**Work order A**
Reproduce the passage of the Swami Prabhavananda biography between "Born in India, he" and "California in 1930.", inclusive.
**Work order B**
Answer these questions using the Swami Prabhavananda biography:
(i) Who initiated him?
(ii) In what year was he sent to the United States?
(iii) What society did he establish after two years as an assistant minister in San Francisco?
**Work order C**
Extend the biography of Swami Prabhavananda, picking up after its final sentence.

**Reading text**
Swami Prabhavananda

Swami Prabhavananda

Swami Prabhavananda
Born 26 December 1893(1893-12-26)
India
Died 4 July 1976(1976-07-04) (aged 82)
Hollywood Vedanta Temple
Occupation Monk, Author, and Teacher
Website
Vedanta Website Bio

Swami Prabhavananda (December 26, 1893 – July 4, 1976) was an Indian philosopher, monk of the Ramakrishna Order, and religious teacher.

Contents

Biography

Born in India, he joined the Ramakrishna Order after graduating from Calcutta university in 1914. He was initiated by Swami Brahmananda[1].

In 1923, he was sent to the United States of America. Initially he worked as an assistant minister of the Vedanta Society of San Francisco. After two years, he established the Vedanta Society of Portland. In December 1929, he moved to Los Angeles where he founded the Vedanta Society of Southern California in 1930.

[Records from a data collection]
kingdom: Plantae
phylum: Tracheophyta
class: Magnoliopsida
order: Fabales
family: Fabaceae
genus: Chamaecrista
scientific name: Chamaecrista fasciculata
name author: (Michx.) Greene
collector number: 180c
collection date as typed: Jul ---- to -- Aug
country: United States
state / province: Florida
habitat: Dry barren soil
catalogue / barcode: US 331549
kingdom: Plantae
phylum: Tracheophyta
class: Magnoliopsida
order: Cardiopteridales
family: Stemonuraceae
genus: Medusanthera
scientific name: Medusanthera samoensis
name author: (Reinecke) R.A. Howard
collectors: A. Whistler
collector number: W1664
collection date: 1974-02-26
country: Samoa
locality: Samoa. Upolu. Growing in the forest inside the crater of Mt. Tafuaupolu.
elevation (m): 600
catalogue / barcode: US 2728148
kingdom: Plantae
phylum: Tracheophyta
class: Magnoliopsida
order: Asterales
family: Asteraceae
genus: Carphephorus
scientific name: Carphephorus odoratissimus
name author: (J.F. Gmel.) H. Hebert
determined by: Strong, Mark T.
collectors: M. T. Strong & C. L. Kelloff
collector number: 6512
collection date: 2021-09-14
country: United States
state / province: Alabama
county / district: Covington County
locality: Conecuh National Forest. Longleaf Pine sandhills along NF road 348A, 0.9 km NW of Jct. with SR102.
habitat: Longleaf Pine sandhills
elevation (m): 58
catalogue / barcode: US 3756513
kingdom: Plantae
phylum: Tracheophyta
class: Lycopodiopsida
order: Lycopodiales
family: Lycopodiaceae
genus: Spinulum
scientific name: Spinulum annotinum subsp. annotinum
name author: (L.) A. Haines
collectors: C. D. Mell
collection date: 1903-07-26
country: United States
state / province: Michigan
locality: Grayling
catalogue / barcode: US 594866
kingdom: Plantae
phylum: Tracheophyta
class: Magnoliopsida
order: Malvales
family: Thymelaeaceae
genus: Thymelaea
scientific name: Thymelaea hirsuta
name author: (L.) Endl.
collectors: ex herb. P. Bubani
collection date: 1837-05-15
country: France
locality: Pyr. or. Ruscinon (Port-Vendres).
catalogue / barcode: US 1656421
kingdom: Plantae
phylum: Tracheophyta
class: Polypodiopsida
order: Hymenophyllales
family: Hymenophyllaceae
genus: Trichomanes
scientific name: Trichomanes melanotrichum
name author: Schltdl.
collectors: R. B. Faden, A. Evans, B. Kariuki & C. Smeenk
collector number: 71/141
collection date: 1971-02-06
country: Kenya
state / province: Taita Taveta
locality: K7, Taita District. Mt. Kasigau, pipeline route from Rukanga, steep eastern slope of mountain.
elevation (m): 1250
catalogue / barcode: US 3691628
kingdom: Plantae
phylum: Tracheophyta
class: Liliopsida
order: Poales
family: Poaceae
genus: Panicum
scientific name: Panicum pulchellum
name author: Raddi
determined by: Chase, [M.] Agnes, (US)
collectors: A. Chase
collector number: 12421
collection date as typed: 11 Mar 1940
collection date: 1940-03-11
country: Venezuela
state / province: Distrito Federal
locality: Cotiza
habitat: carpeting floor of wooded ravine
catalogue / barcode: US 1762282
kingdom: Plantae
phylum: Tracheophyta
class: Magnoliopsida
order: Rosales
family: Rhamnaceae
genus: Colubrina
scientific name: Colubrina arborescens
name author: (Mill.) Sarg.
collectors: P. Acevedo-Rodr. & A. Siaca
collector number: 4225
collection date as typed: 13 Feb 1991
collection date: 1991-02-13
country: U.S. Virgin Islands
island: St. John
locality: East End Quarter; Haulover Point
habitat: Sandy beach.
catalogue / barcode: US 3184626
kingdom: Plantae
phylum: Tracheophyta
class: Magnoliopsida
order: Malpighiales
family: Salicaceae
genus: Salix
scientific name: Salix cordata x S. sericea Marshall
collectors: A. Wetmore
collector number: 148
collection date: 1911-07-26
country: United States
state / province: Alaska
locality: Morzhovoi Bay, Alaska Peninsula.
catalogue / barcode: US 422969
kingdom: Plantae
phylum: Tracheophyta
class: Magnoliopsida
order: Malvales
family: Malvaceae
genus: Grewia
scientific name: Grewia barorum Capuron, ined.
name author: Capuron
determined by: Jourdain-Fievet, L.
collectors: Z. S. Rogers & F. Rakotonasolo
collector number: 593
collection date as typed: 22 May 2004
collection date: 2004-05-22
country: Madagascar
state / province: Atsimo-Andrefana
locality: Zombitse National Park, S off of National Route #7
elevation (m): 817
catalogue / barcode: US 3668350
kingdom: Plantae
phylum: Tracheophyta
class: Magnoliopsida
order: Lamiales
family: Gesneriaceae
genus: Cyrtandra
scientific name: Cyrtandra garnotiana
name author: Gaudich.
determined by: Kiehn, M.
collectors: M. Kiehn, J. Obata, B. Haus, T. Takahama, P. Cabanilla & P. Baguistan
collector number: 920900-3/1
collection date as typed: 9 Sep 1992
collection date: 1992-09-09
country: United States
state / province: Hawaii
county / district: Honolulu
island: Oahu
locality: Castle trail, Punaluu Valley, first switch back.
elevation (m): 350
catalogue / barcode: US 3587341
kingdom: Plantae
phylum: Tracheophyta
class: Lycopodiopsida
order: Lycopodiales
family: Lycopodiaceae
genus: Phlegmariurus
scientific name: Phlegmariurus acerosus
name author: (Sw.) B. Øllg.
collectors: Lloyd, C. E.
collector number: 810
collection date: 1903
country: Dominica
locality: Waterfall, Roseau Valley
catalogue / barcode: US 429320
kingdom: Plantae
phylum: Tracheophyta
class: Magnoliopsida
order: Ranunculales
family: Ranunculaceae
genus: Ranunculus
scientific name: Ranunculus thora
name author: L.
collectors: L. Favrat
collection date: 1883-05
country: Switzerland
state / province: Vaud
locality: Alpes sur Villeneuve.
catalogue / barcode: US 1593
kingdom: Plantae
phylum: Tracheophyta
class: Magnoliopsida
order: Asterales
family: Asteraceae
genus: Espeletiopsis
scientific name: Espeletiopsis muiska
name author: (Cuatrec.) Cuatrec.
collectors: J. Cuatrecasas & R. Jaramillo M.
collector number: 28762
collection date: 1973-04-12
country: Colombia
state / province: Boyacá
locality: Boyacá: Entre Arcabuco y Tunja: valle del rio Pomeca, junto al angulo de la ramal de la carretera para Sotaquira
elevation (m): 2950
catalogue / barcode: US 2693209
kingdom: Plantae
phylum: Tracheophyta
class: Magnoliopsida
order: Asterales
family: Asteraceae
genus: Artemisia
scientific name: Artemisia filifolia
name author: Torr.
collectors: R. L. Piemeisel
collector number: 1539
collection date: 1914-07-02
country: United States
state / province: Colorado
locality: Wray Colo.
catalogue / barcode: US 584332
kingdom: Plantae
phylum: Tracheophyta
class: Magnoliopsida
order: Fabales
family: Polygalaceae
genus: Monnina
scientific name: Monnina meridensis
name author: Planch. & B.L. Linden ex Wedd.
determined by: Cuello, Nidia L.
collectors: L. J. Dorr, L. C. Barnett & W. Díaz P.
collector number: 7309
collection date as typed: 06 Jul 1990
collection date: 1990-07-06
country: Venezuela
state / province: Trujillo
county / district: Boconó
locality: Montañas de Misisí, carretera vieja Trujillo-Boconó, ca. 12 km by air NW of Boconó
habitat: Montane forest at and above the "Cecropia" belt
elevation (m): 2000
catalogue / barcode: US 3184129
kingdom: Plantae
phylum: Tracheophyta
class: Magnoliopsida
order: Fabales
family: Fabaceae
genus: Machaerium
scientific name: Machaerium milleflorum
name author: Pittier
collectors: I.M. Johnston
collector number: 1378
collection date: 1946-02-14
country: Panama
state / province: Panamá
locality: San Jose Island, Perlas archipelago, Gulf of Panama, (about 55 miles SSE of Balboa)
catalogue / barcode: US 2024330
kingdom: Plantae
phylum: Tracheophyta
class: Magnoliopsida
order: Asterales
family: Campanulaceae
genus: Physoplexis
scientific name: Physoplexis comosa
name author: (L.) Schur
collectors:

**Output A**
Born in India, he joined the Ramakrishna Order after graduating from Calcutta university in 1914. He was initiated by Swami Brahmananda[1].

In 1923, he was sent to the United States of America. Initially he worked as an assistant minister of the Vedanta Society of San Francisco. After two years, he established the Vedanta Society of Portland. In December 1929, he moved to Los Angeles where he founded the Vedanta Society of Southern California in 1930.

**Output B**
(i) Swami Brahmananda
(ii) 1923
(iii) The Vedanta Society of Portland

**Output C**
Under his administration the Vedanta Society of Southern California grew over the years to become the largest Vedanta Society in the West, with monasteries in Hollywood and Trabuco Canyon and convents in Hollywood and Santa Barbara[2].

Swami Prabhavananda was a scholar who authored a number of books on Vedanta and Indian religious scriptures and commentary. He was assisted on several of the projects by Christopher Isherwood or Frederick Manchester. His comprehensive knowledge of philosophy and religion attracted such disciples as Aldous Huxley and Gerald Heard.

Swami Prabhavananda died on the bicentennial of America's independence, July 4, 1976, and on the 74th anniversary of the death, or mahasamadhi, of Swami Vivekananda, the founder of the Ramakrishna Order in India and many of the Vedanta centers in America and Europe[3].

Influence

Christopher Isherwood wrote a book, My guru and his disciple,[4] that described his more than three decades (1939–76) as a student of Swami Prabhavananda (see also historical work by Copley[5]).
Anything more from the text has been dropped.